Since I was the second child, my older sister’s children were the only cousins on that side for a long time. Her older daughters were always a source of goofy antics, while providing my girls with a little bit of a look at how the bigger kids acted, and what they did. Her son gave them a glimpse into what boys were like…quite a culture shock for my girls who were around mostly girls. Her younger girls were really the ones my girls played with, and also, where most of the fights occurred. There were fights of the real and imagined kind. Now many people might not know what an imagined fight is, but I know. It is when one child tells on another child for hitting them, when in reality no such event took place. I expect this type of fight happens more than we know. Thankfully, as time goes by, those same kids who fought like cats and dogs, and then turned right around and played until they dropped from exhaustion, grow up to become wonderful adults, who are the best of friends and the greatest allies for life.

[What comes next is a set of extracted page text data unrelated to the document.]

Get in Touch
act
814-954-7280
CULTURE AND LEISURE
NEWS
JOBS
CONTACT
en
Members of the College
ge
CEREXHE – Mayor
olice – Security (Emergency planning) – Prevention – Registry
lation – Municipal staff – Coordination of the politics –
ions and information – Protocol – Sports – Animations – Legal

On Bob’s side of the family, things were much the same. Great little friends, but also serious little fighters when they felt like their territory was being invaded. The would play together, quite happily, until someone had a toy or other item…such as the seat of an old tractor that Grandpa had, and the other one wanted. Such invasions of perceived territory, might get one socked in the nose…or even bitten. Because the kids were all so close in age, they each felt like they were the one in charge, and sometimes the only solution was to make them all come in and let them know that…none of them was in charge. We were!! Again, thankfully those years have passed and yet, the relationships survived.
There truly is nothing like family. It doesn’t matter what you agree or disagree on, you always love each other. You are friends forever, because you have grown up with all the secrets, adventures, and yes, fights that build the lives of children. You have survived the most embarrassing moments, the most horrible looks, and those awful fads that your parents still cringe about.
You are now adults with kids of your own. You have come full circle…and your kids are fighting with their cousins, wearing clothes and hair styles you hate, telling you that you don’t understand anything…basically after all those years of trying to be yourselves, you have become…your parents.